执行任务
把下面数据中从含有"distintos destinos europeos."的那一行起、一直到含有"defraudado."的那一行为止的各行（首尾两行都包括在内，其余行不要）转换成 Markdown 表格，两列分别命名为"序号"和"文本行"，空行略去不计。

数据
■ ■ ■ ■

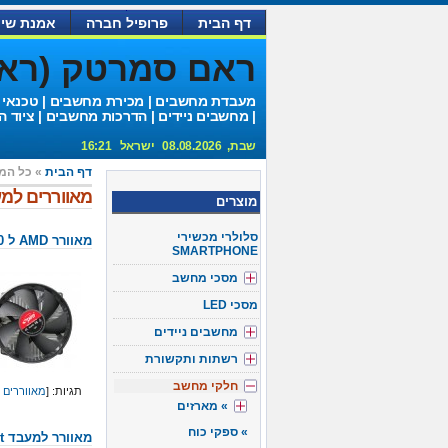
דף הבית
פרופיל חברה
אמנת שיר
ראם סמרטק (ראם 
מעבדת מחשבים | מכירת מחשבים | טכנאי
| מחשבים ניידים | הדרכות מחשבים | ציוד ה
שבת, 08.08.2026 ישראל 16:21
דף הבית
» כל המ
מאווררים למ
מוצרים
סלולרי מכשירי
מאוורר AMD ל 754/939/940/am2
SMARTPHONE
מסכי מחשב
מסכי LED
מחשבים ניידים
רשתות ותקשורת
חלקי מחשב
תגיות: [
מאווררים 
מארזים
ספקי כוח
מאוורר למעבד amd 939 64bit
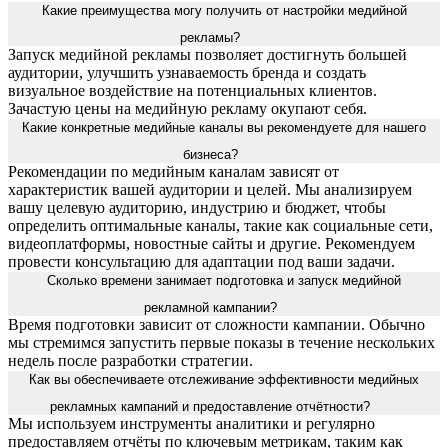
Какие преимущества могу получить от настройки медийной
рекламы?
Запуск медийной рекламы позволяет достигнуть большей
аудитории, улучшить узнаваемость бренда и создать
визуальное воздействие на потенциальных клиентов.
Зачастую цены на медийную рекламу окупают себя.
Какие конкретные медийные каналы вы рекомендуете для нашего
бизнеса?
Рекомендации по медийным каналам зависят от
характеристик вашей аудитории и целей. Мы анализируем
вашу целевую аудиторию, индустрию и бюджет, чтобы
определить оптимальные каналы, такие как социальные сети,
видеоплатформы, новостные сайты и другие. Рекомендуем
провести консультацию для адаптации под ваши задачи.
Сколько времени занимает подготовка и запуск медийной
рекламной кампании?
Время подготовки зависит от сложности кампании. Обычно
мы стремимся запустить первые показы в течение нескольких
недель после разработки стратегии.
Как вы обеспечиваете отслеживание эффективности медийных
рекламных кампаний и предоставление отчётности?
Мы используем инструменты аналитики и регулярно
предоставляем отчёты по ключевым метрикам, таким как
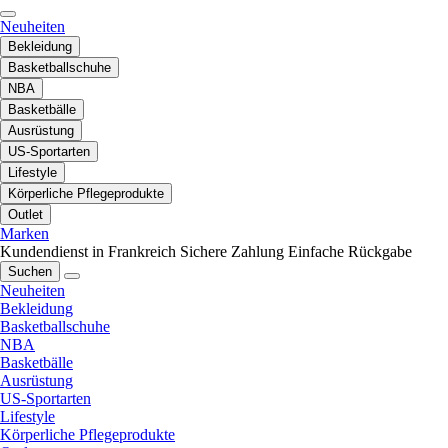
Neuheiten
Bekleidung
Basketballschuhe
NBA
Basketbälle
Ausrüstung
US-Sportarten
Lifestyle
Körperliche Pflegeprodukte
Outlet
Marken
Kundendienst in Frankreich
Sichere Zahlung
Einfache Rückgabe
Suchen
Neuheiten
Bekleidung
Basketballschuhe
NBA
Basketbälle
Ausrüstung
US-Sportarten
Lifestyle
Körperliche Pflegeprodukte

■ ■ ■ ■

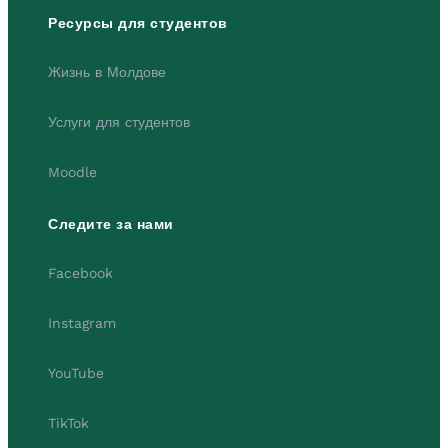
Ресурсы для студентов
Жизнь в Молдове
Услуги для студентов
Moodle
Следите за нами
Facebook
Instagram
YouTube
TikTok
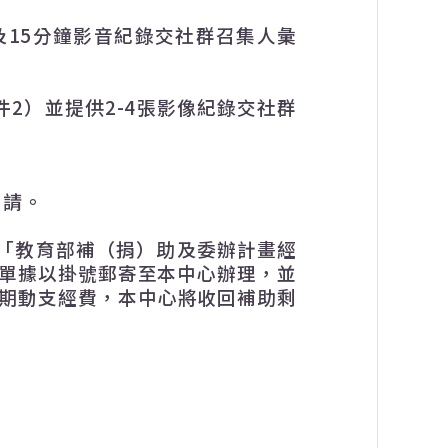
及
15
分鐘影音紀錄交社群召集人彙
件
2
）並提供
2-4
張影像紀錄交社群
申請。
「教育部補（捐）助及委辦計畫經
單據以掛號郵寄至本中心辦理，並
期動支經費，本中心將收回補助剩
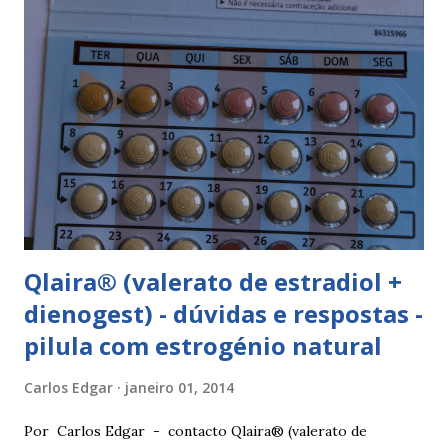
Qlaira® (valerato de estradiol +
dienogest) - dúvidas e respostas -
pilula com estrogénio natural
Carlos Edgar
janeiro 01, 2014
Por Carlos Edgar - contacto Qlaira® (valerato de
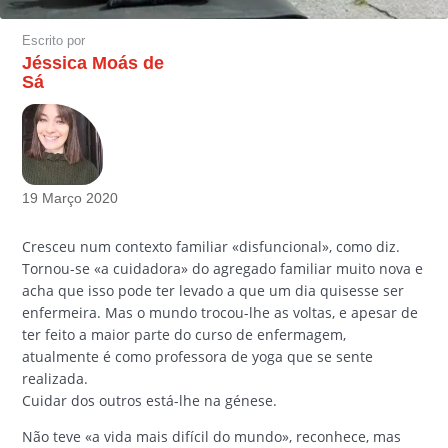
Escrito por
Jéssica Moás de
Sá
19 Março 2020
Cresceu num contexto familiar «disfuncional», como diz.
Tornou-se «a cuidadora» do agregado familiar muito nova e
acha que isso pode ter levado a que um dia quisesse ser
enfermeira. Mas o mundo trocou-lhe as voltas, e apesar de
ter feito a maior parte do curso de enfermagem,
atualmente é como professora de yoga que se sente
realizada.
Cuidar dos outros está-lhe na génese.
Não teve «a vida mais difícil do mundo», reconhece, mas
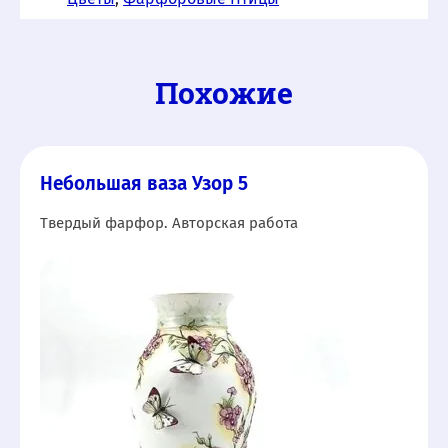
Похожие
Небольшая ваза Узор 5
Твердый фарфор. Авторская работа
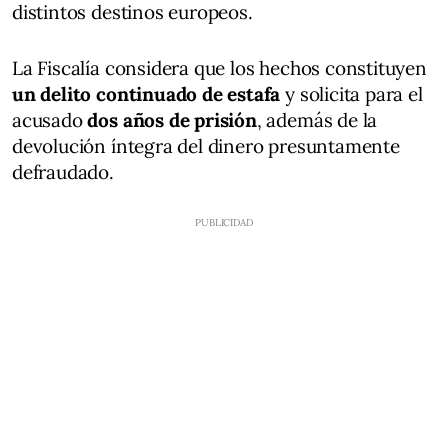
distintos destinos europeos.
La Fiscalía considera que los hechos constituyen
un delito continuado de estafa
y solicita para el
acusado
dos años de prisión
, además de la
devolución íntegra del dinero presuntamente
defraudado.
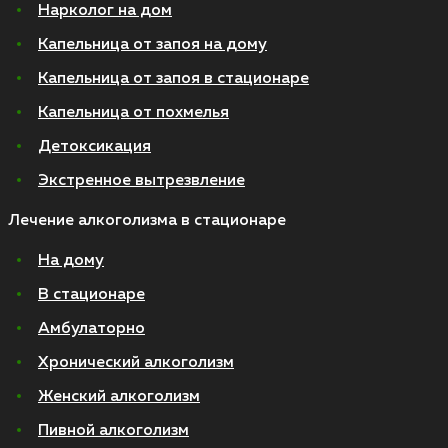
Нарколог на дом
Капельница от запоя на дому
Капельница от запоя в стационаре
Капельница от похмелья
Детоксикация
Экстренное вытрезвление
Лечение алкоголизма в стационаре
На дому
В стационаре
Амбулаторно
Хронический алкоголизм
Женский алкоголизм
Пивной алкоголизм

■ ■ ■ ■

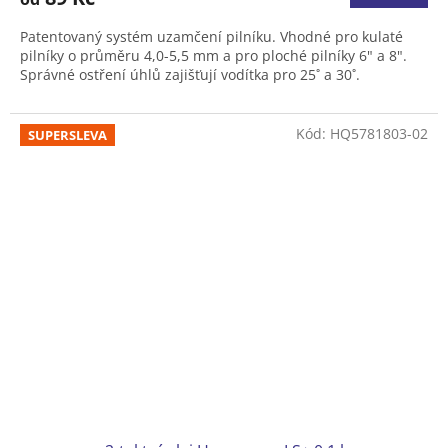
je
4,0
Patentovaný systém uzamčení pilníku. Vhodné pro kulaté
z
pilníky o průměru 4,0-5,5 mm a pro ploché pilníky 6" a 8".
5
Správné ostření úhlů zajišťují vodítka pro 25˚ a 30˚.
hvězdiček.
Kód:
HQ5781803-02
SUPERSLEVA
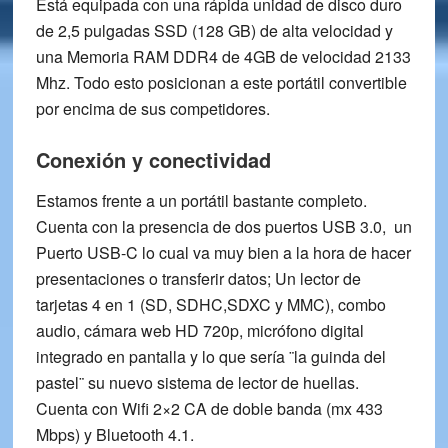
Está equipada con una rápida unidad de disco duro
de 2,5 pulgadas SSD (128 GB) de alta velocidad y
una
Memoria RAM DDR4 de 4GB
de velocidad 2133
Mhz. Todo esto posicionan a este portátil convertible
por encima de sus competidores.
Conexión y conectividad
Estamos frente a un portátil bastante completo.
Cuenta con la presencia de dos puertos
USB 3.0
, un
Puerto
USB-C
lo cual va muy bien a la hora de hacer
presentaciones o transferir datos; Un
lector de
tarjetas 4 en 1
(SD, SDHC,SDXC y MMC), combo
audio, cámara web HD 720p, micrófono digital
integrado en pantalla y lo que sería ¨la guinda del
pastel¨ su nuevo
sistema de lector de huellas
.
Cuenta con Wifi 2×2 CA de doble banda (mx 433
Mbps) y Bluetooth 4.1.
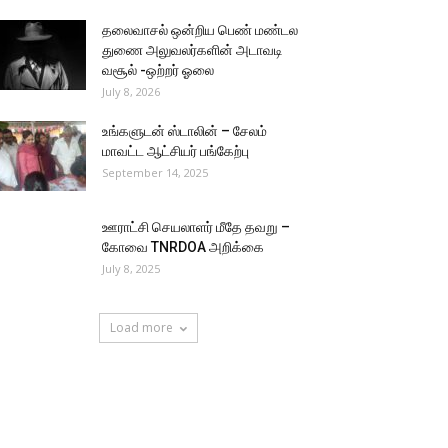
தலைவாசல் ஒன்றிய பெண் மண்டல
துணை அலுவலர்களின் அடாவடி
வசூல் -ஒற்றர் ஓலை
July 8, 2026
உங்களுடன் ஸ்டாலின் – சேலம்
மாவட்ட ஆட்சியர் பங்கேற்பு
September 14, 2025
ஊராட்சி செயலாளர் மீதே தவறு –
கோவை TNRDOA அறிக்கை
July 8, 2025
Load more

■ ■ ■ ■

本题解答
| 序号 | 文本行 |
|---|---|
| 1 | distintos destinos europeos. |
| 2 | La Fiscalía considera que los hechos constituyen |
| 3 | un delito continuado de estafa |
| 4 | y solicita para el |
| 5 | acusado |
| 6 | dos años de prisión |
| 7 | , además de la |
| 8 | devolución íntegra del dinero presuntamente |
| 9 | defraudado. |